= Tomás Parra =

Mexican artist, cultural promoter and museum curator (1937–2026)

Tomás Parra (1937 – 5 August 2026) was a Mexican artist, cultural promoter and museum curator. His artistic work earned him membership of Mexico's Sistema Nacional de Creadores de Arte.

==Life and career==
Parra began studying art at the Escuela de Iniciación Artística, studying under Carlos Alvarado Lang, then enrolling in the Escuela Nacional de Pintura, Escultura y Grabado "La Esmeralda" in 1951. In 1953, he began to work with artist Juan Soriano on stage sets and costumes for the Grupo de Teatro: Poesía en Voz Alta formed by Octavio Paz. This working relationship lasted for five years, during which time Soriano was experimenting with ceramic sculpture.

Gallery owner Antonio Souza offered Parra his first individual exhibit in 1958, which was then followed by exhibitions at the Proteo Gallery, popular in the 1960s and allowed Parra to meet other artists of the Generación de la Ruptura. These were followed by some other exhibits in locations such as the Galería Pecanins in Mexico City along with the Instituto de Arte Contemporaneo in Lima and the Galería Carmen Waugh in Santiago de Chile, culminating in a retrospective at the Museo de Arte Moderno in 1998.

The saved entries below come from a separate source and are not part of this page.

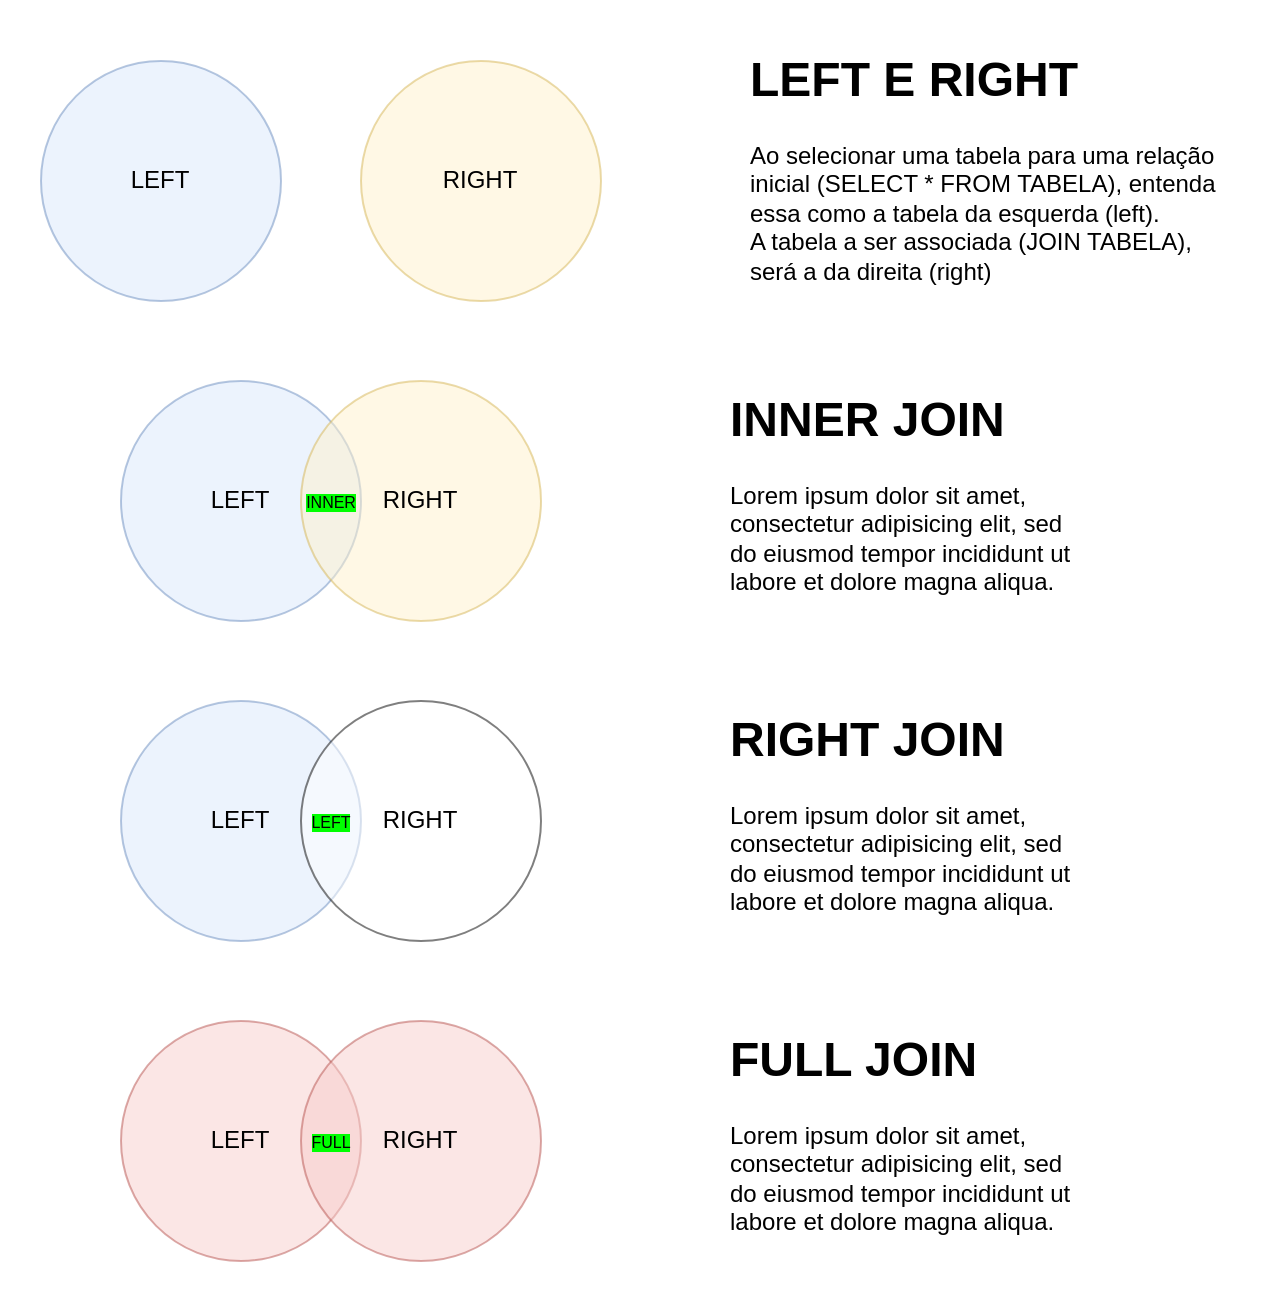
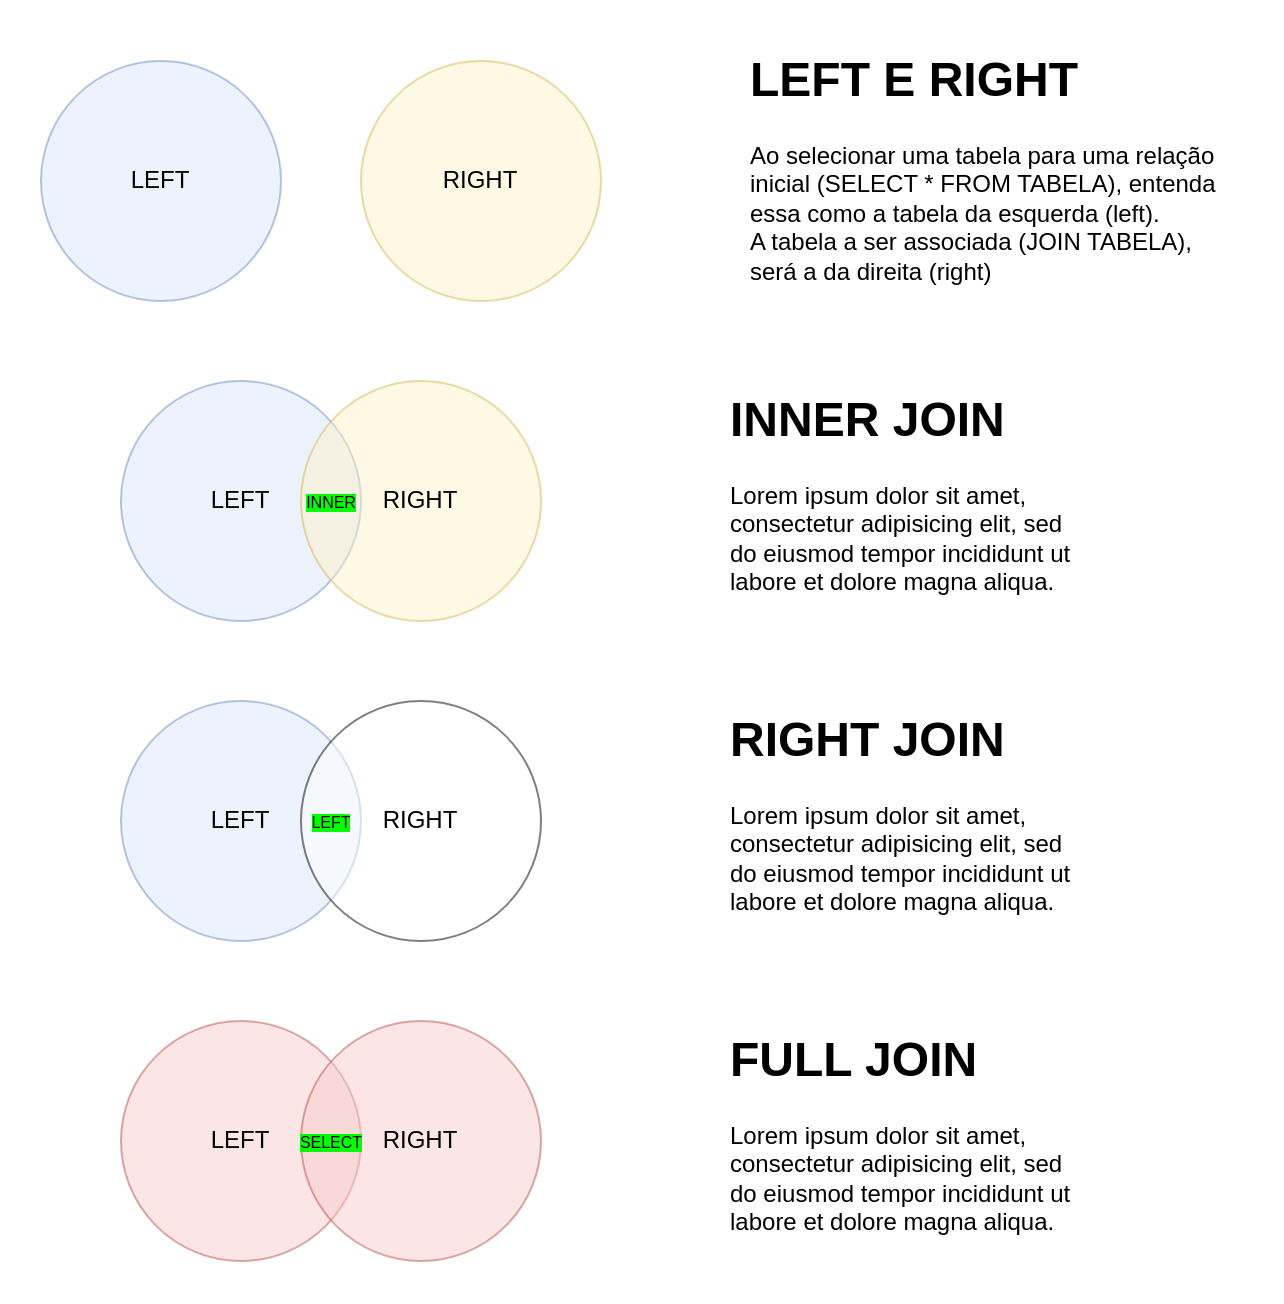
  <mxCell id="0" />
  <mxCell id="1" parent="0" />
  <mxCell id="2" value="LEFT" style="ellipse;whiteSpace=wrap;html=1;aspect=fixed;fillColor=#dae8fc;strokeColor=#6c8ebf;opacity=50;" parent="1" vertex="1"><mxGeometry x="20" y="30" width="120" height="120" as="geometry" /></mxCell>
  <mxCell id="3" value="RIGHT" style="ellipse;whiteSpace=wrap;html=1;aspect=fixed;fillColor=#fff2cc;strokeColor=#d6b656;opacity=50;" parent="1" vertex="1"><mxGeometry x="180" y="30" width="120" height="120" as="geometry" /></mxCell>
  <mxCell id="4" value="&lt;h1&gt;LEFT E RIGHT&lt;/h1&gt;&lt;p&gt;Ao selecionar uma tabela para uma relação inicial (SELECT * FROM TABELA), entenda essa como a tabela da esquerda (left).&lt;br&gt;A tabela a ser associada (JOIN TABELA), será a da direita (right)&lt;/p&gt;" style="text;html=1;spacing=5;spacingTop=-20;whiteSpace=wrap;overflow=hidden;rounded=0;" parent="1" vertex="1"><mxGeometry x="370" y="20" width="250" height="140" as="geometry" /></mxCell>
  <mxCell id="5" value="LEFT" style="ellipse;whiteSpace=wrap;html=1;aspect=fixed;fillColor=#dae8fc;strokeColor=#6c8ebf;opacity=50;" parent="1" vertex="1"><mxGeometry x="60" y="190" width="120" height="120" as="geometry" /></mxCell>
  <mxCell id="6" value="RIGHT" style="ellipse;whiteSpace=wrap;html=1;aspect=fixed;fillColor=#fff2cc;strokeColor=#d6b656;opacity=50;" parent="1" vertex="1"><mxGeometry x="150" y="190" width="120" height="120" as="geometry" /></mxCell>
  <mxCell id="7" value="&lt;font style=&quot;font-size: 8px; background-color: rgb(0, 255, 0);&quot;&gt;INNER&lt;/font&gt;" style="text;html=1;align=center;verticalAlign=middle;resizable=0;points=[];autosize=1;strokeColor=none;fillColor=none;" parent="1" vertex="1"><mxGeometry x="140" y="235" width="50" height="30" as="geometry" /></mxCell>
  <mxCell id="8" value="&lt;h1&gt;INNER JOIN&lt;/h1&gt;&lt;p&gt;Lorem ipsum dolor sit amet, consectetur adipisicing elit, sed do eiusmod tempor incididunt ut labore et dolore magna aliqua.&lt;/p&gt;" style="text;html=1;spacing=5;spacingTop=-20;whiteSpace=wrap;overflow=hidden;rounded=0;" parent="1" vertex="1"><mxGeometry x="360" y="190" width="190" height="120" as="geometry" /></mxCell>
  <mxCell id="9" value="LEFT" style="ellipse;whiteSpace=wrap;html=1;aspect=fixed;fillColor=#dae8fc;strokeColor=#6c8ebf;opacity=50;" vertex="1" parent="1"><mxGeometry x="60" y="350" width="120" height="120" as="geometry" /></mxCell>
  <mxCell id="10" value="RIGHT" style="ellipse;whiteSpace=wrap;html=1;aspect=fixed;opacity=50;" vertex="1" parent="1"><mxGeometry x="150" y="350" width="120" height="120" as="geometry" /></mxCell>
  <mxCell id="11" value="&lt;span style=&quot;font-size: 8px; background-color: rgb(0, 255, 0);&quot;&gt;LEFT&lt;/span&gt;" style="text;html=1;align=center;verticalAlign=middle;resizable=0;points=[];autosize=1;strokeColor=none;fillColor=none;" vertex="1" parent="1"><mxGeometry x="145" y="395" width="40" height="30" as="geometry" /></mxCell>
  <mxCell id="12" value="&lt;h1&gt;RIGHT JOIN&lt;/h1&gt;&lt;p&gt;Lorem ipsum dolor sit amet, consectetur adipisicing elit, sed do eiusmod tempor incididunt ut labore et dolore magna aliqua.&lt;/p&gt;" style="text;html=1;spacing=5;spacingTop=-20;whiteSpace=wrap;overflow=hidden;rounded=0;" vertex="1" parent="1"><mxGeometry x="360" y="350" width="190" height="120" as="geometry" /></mxCell>
  <mxCell id="13" value="LEFT" style="ellipse;whiteSpace=wrap;html=1;aspect=fixed;opacity=50;fillColor=#f8cecc;strokeColor=#b85450;" vertex="1" parent="1"><mxGeometry x="60" y="510" width="120" height="120" as="geometry" /></mxCell>
  <mxCell id="14" value="RIGHT" style="ellipse;whiteSpace=wrap;html=1;aspect=fixed;opacity=50;fillColor=#f8cecc;strokeColor=#b85450;" vertex="1" parent="1"><mxGeometry x="150" y="510" width="120" height="120" as="geometry" /></mxCell>
- <mxCell id="15" value="&lt;span style=&quot;font-size: 8px; background-color: rgb(0, 255, 0);&quot;&gt;FULL&lt;/span&gt;" style="text;html=1;align=center;verticalAlign=middle;resizable=0;points=[];autosize=1;strokeColor=none;fillColor=none;" vertex="1" parent="1"><mxGeometry x="145" y="555" width="40" height="30" as="geometry" /></mxCell>
+ <mxCell id="15" value="&lt;span style=&quot;font-size: 8px; background-color: rgb(0, 255, 0);&quot;&gt;SELECT&lt;/span&gt;" style="text;html=1;align=center;verticalAlign=middle;resizable=0;points=[];autosize=1;strokeColor=none;fillColor=none;" vertex="1" parent="1"><mxGeometry x="145" y="555" width="40" height="30" as="geometry" /></mxCell>
  <mxCell id="16" value="&lt;h1&gt;FULL JOIN&lt;/h1&gt;&lt;p&gt;Lorem ipsum dolor sit amet, consectetur adipisicing elit, sed do eiusmod tempor incididunt ut labore et dolore magna aliqua.&lt;/p&gt;" style="text;html=1;spacing=5;spacingTop=-20;whiteSpace=wrap;overflow=hidden;rounded=0;" vertex="1" parent="1"><mxGeometry x="360" y="510" width="190" height="120" as="geometry" /></mxCell>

After spending time in South America in the 1960s, Parra returned to Mexico in the 1970s to begin a career in as a cultural promoter and curator along with painting. In 1970 he joined the Salón Independiente and in 1972 he began teaching, giving classes for ten years in institutions such as the Academy of San Carlos, La Esmeralda and the Escuela Nacional de Arte Plásticas. He was also a member of the Salón de la Plástica Mexicana; however, conflicts inside this institution prompted Parra to break away with 32 other artists to form the Foro de Arte Contemporáneo in 1978, which he directed until 1988. With this organization he held the first Encuentor de Artes Visuales e Identidad en América Latina in 1981.

He had experience working with museums as early as 1955 but since 1970 worked curating numerous exhibits such as the Encuentro interamericano de artistas plásticos, Diálogo sobre 7 puntos at Museo de las Artes of the University of Guadalajara in 1994. He also staged collective exhibitions at the Museo de Arte Moderno such as Autorretrato, Años 90, where he also participated as an artist and Diálogos insólitos. He collaborated with Carlos Pellicer to create the Museo Diego Rivera Anahuacalli. This culminated in becoming the assistant director of the Museo de Arte Moderno from 1990 to 1991.

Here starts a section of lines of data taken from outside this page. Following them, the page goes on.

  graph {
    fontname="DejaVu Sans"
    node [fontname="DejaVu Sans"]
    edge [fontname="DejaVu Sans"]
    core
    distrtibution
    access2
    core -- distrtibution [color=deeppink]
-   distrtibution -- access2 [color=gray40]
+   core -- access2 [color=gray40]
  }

Parra also judged painting and drawing competitions and frequently invited to festivals such as the Cagnes-sur-Mer in France in 1989, and biennials such as those in Cuenca, Ecuador, and Valparaíso, Chile, in 1989 and 1991.

His artistic and cultural work has earned him three grants from the Fondo Nacional de Cultura y las Artes, which named him an artist emeritus. He was also a member of the Sistema Nacional de Creadores de Arte since 1993.

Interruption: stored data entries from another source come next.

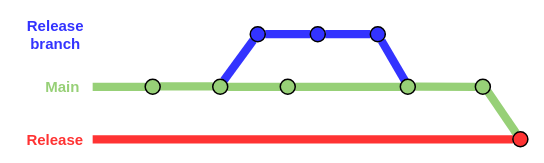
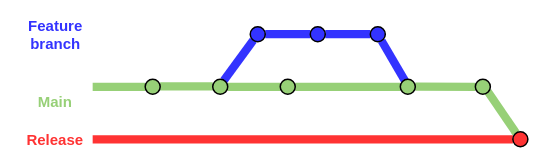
  <mxCell id="0" />
  <mxCell id="1" parent="0" />
  <mxCell id="2" value="" style="endArrow=none;html=1;strokeWidth=11;strokeColor=#97D077;" parent="1" edge="1"><mxGeometry width="50" height="50" relative="1" as="geometry"><mxPoint x="213" y="114.58" as="sourcePoint" /><mxPoint x="283" y="114.58" as="targetPoint" /><Array as="points"><mxPoint x="283" y="114.58" /></Array></mxGeometry></mxCell>
  <mxCell id="3" value="" style="endArrow=none;html=1;strokeWidth=11;fontColor=#7EA6E0;exitX=1;exitY=0.5;exitDx=0;exitDy=0;strokeColor=#3333FF;" parent="1" source="16" target="17" edge="1"><mxGeometry width="50" height="50" relative="1" as="geometry"><mxPoint x="363" y="55" as="sourcePoint" /><mxPoint x="493" y="15" as="targetPoint" /><Array as="points" /></mxGeometry></mxCell>
  <mxCell id="4" value="" style="endArrow=none;html=1;strokeWidth=11;fontColor=#7EA6E0;exitX=1;exitY=0.5;exitDx=0;exitDy=0;entryX=0;entryY=0.5;entryDx=0;entryDy=0;strokeColor=#3333FF;" parent="1" source="15" target="16" edge="1"><mxGeometry width="50" height="50" relative="1" as="geometry"><mxPoint x="363" y="25" as="sourcePoint" /><mxPoint x="403" y="-35" as="targetPoint" /><Array as="points" /></mxGeometry></mxCell>
  <mxCell id="5" value="" style="endArrow=none;html=1;strokeWidth=11;fontColor=#7EA6E0;exitX=0.739;exitY=0.084;exitDx=0;exitDy=0;strokeColor=#3333FF;exitPerimeter=0;" parent="1" source="13" target="15" edge="1"><mxGeometry width="50" height="50" relative="1" as="geometry"><mxPoint x="293" y="55" as="sourcePoint" /><mxPoint x="363" y="55" as="targetPoint" /><Array as="points" /></mxGeometry></mxCell>
  <mxCell id="6" value="" style="endArrow=none;html=1;strokeWidth=11;exitX=0.829;exitY=0.819;exitDx=0;exitDy=0;exitPerimeter=0;strokeColor=#97D077;" parent="1" source="22" target="23" edge="1"><mxGeometry width="50" height="50" relative="1" as="geometry"><mxPoint x="673" y="85" as="sourcePoint" /><mxPoint x="753" y="85.29" as="targetPoint" /><Array as="points" /></mxGeometry></mxCell>
  <mxCell id="7" value="" style="endArrow=none;html=1;strokeWidth=11;strokeColor=#97D077;exitX=1;exitY=0.5;exitDx=0;exitDy=0;entryX=0;entryY=0.5;entryDx=0;entryDy=0;" parent="1" target="22" edge="1"><mxGeometry width="50" height="50" relative="1" as="geometry"><mxPoint x="553" y="114.71" as="sourcePoint" /><mxPoint x="623" y="114.71" as="targetPoint" /><Array as="points" /></mxGeometry></mxCell>
  <mxCell id="8" value="" style="endArrow=none;html=1;strokeWidth=11;strokeColor=#97D077;exitX=1;exitY=0.5;exitDx=0;exitDy=0;entryX=0;entryY=0.5;entryDx=0;entryDy=0;" parent="1" source="13" target="18" edge="1"><mxGeometry width="50" height="50" relative="1" as="geometry"><mxPoint x="353" y="185" as="sourcePoint" /><mxPoint x="423" y="185" as="targetPoint" /><Array as="points" /></mxGeometry></mxCell>
  <mxCell id="9" value="" style="endArrow=none;html=1;strokeWidth=11;strokeColor=#97D077;exitX=1;exitY=0.5;exitDx=0;exitDy=0;entryX=0;entryY=0.5;entryDx=0;entryDy=0;" parent="1" source="18" target="19" edge="1"><mxGeometry width="50" height="50" relative="1" as="geometry"><mxPoint x="443" y="105" as="sourcePoint" /><mxPoint x="513" y="105" as="targetPoint" /><Array as="points" /></mxGeometry></mxCell>
  <mxCell id="10" value="" style="endArrow=none;html=1;strokeWidth=11;fontColor=#7EA6E0;entryX=0.314;entryY=0.103;entryDx=0;entryDy=0;strokeColor=#3333FF;entryPerimeter=0;" parent="1" source="17" target="19" edge="1"><mxGeometry width="50" height="50" relative="1" as="geometry"><mxPoint x="443" y="55" as="sourcePoint" /><mxPoint x="503" y="55" as="targetPoint" /><Array as="points" /></mxGeometry></mxCell>
  <mxCell id="11" value="" style="endArrow=none;html=1;strokeWidth=11;strokeColor=#97D077;" parent="1" target="12" edge="1"><mxGeometry width="50" height="50" relative="1" as="geometry"><mxPoint x="123" y="115" as="sourcePoint" /><mxPoint x="213" y="115" as="targetPoint" /><Array as="points"><mxPoint x="193" y="115" /></Array></mxGeometry></mxCell>
  <mxCell id="12" value="" style="ellipse;whiteSpace=wrap;html=1;aspect=fixed;strokeWidth=2;fillColor=#97D077;" parent="1" vertex="1"><mxGeometry x="193" y="105" width="20" height="20" as="geometry" /></mxCell>
  <mxCell id="13" value="" style="ellipse;whiteSpace=wrap;html=1;aspect=fixed;strokeWidth=2;fillColor=#97D077;" parent="1" vertex="1"><mxGeometry x="283" y="105" width="20" height="20" as="geometry" /></mxCell>
- <mxCell id="14" value="Main" style="text;html=1;strokeColor=none;fillColor=none;align=center;verticalAlign=middle;whiteSpace=wrap;rounded=0;strokeWidth=2;fontSize=20;fontStyle=1;fontColor=#97D077;" parent="1" vertex="1"><mxGeometry x="63" y="105" width="40" height="20" as="geometry" /></mxCell>
+ <mxCell id="14" value="Main" style="text;html=1;strokeColor=none;fillColor=none;align=center;verticalAlign=middle;whiteSpace=wrap;rounded=0;strokeWidth=2;fontSize=20;fontStyle=1;fontColor=#97D077;" parent="1" vertex="1"><mxGeometry x="53" y="125" width="40" height="20" as="geometry" /></mxCell>
  <mxCell id="15" value="" style="ellipse;whiteSpace=wrap;html=1;aspect=fixed;strokeWidth=2;fillColor=#3333FF;" parent="1" vertex="1"><mxGeometry x="333" y="35" width="20" height="20" as="geometry" /></mxCell>
  <mxCell id="16" value="" style="ellipse;whiteSpace=wrap;html=1;aspect=fixed;strokeWidth=2;fillColor=#3333FF;" parent="1" vertex="1"><mxGeometry x="413" y="35" width="20" height="20" as="geometry" /></mxCell>
  <mxCell id="17" value="" style="ellipse;whiteSpace=wrap;html=1;aspect=fixed;strokeWidth=2;fillColor=#3333FF;" parent="1" vertex="1"><mxGeometry x="493" y="35" width="20" height="20" as="geometry" /></mxCell>
  <mxCell id="18" value="" style="ellipse;whiteSpace=wrap;html=1;aspect=fixed;strokeWidth=2;fillColor=#97D077;" parent="1" vertex="1"><mxGeometry x="373" y="105" width="20" height="20" as="geometry" /></mxCell>
  <mxCell id="19" value="" style="ellipse;whiteSpace=wrap;html=1;aspect=fixed;strokeWidth=2;fillColor=#97D077;" parent="1" vertex="1"><mxGeometry x="533" y="105" width="20" height="20" as="geometry" /></mxCell>
  <mxCell id="20" value="" style="endArrow=none;html=1;strokeWidth=11;strokeColor=#FF3333;entryX=0;entryY=0.5;entryDx=0;entryDy=0;" parent="1" target="23" edge="1"><mxGeometry width="50" height="50" relative="1" as="geometry"><mxPoint x="123" y="185" as="sourcePoint" /><mxPoint x="243" y="195" as="targetPoint" /><Array as="points" /></mxGeometry></mxCell>
- <mxCell id="21" value="Release branch" style="text;html=1;strokeColor=none;fillColor=none;align=center;verticalAlign=middle;whiteSpace=wrap;rounded=0;strokeWidth=2;fontSize=20;fontStyle=1;fontColor=#3333FF;" parent="1" vertex="1"><mxGeometry x="20.5" y="20" width="105" height="50" as="geometry" /></mxCell>
+ <mxCell id="21" value="Feature branch" style="text;html=1;strokeColor=none;fillColor=none;align=center;verticalAlign=middle;whiteSpace=wrap;rounded=0;strokeWidth=2;fontSize=20;fontStyle=1;fontColor=#3333FF;" parent="1" vertex="1"><mxGeometry x="20.5" y="20" width="105" height="50" as="geometry" /></mxCell>
  <mxCell id="22" value="" style="ellipse;whiteSpace=wrap;html=1;aspect=fixed;strokeWidth=2;fillColor=#97D077;" parent="1" vertex="1"><mxGeometry x="633" y="105" width="20" height="20" as="geometry" /></mxCell>
  <mxCell id="23" value="" style="ellipse;whiteSpace=wrap;html=1;aspect=fixed;strokeWidth=2;fillColor=#FF3333;" parent="1" vertex="1"><mxGeometry x="683" y="175" width="20" height="20" as="geometry" /></mxCell>
  <mxCell id="24" value="&lt;font color=&quot;#ff3333&quot;&gt;Release&lt;/font&gt;" style="text;html=1;strokeColor=none;fillColor=none;align=center;verticalAlign=middle;whiteSpace=wrap;rounded=0;strokeWidth=2;fontSize=20;fontStyle=1;fontColor=#97D077;" parent="1" vertex="1"><mxGeometry x="23" y="175" width="100" height="20" as="geometry" /></mxCell>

Parra died on 5 August 2026.

==Artistry==
Parra's work is part of the Generación de la Ruptura, a generation of Mexican artists that broke with the conventions of Mexican muralism. Unlike many Mexican artists, Parra turned down a chance to study in Europe in 1961 in favor of travel in Latin America, in countries such as Brazil, Argentina, Venezuela, Colombia and Ecuador, spending the most time in Chile and Peru. For this reason, his work shows more influence of artists such as Mexican Rufino Tamayo, Chilean Roberto Matta and Nicaraguan Armando Morales, although European influence such as surrealism is noted as well. His more mature work has more subdued colors, and he noted that much of his imagery is related to poetry, especially the writing of Octavio Paz and Carlos Pellicer. A number of his works have titles taken from their writings.

As an artist his oeuvre was not prolific, not only because of his cultural work but because he painted slowly and meticulously. His work is noted not for its quantity but rather for its experimentation. He is also noted as an illustrator in various techniques.